Armenia’s efforts to join the International Criminal Court moved one step closer this month, after the government formally asked Armenia’s parliament to ratify the Rome Statue.
It is one of a number of judicial moves Armenia is taking, as tensions continue to rise between Azerbaijan and Armenia over the territory of Nagorno-Karabakh.
Nagorno-Karabakh, known as Artsakh by Armenians, is a landlocked mountainous area in the Caucasus region. It is internationally recognised as part of Azerbaijan but its inhabitants are predominantly ethnic Armenians. The region has been a flashpoint between the two countries and the cause of two wars in the past three decades.
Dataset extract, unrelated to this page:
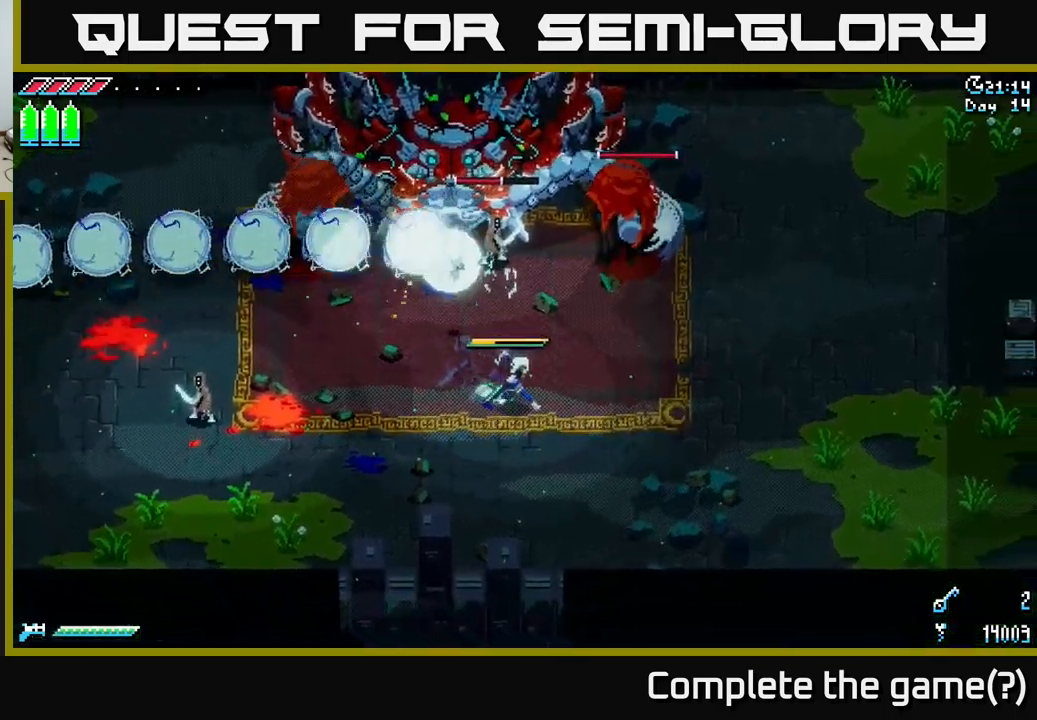
{"buttons": [], "left_stick": "right", "right_stick": "center", "events": [[83, "left_stick", "right"], [116, "X", "up"]]}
Both countries have brought cases to the International Court of Justice against one another for violations with respect to racial discrimination. Then earlier this year, Armenia called on the ICJ to order Azerbaijan to withdraw a blockade of a key road, known as the Lachin corridor. It is the only road where Armenia can provide food, fuel and medicine supplies into the region.
There have also been accusations of genocide of ethnic Armenians in Nagorno-Karabakh, with the International Criminal Court’s former chief prosecutor, Luis Moreno Ocampo, issuing a report, and saying, “starvation is the invisible genocide weapon.” This prompted a rebuttal from British lawyer Rodney Dixon, hired by Azerbaijan, calling the findings “fundamentally flawed.”
As tensions mount, and with both sides accusing the other of building up troops near their shared border in recent weeks, the rhetoric and ‘lawfare’ practices have also ratcheted up.
To help us cut through the rhetoric we spoke to Dr Melanie O’Brien. She is currently the visiting professor at the Center for Holocaust and Genocide Studies at the University of Minnesota. She is also president of the International Association of Genocide Scholars, and is an Associate professor at the University of Western Australia Law School.
Melanie is a ‘friend of the pod’ and has spoken to us on several occasions. We last had her on to comment on the plight of the Uighur community in China. She has also talked to us about the genocide case between Gambia and Myanmar at the ICJ and Ukraine’s request for provisional measures against Russia from the ICJ.
For recommendations this week, Melanie pointed to Australia’s war crimes investigations as something she will be highlighting to her current students. This includes the case of Oliver Schulz, a former Australian special forces soldier, charged with a war crime related to his deployment in Afghanistan, as well as the Ben Roberts-Smith’s defamation case against three Australian newspapers, which was ultimately dismissed. We also did a podcast on the Brereton report into allegations of Australian war crimes.
Melanie also recommended Hillary Clinton’s 2014 memoir Hard Choices, about her time as the US Secretary of State in the Obama administration and is currently enjoying the TV series, Only Murders in the Building.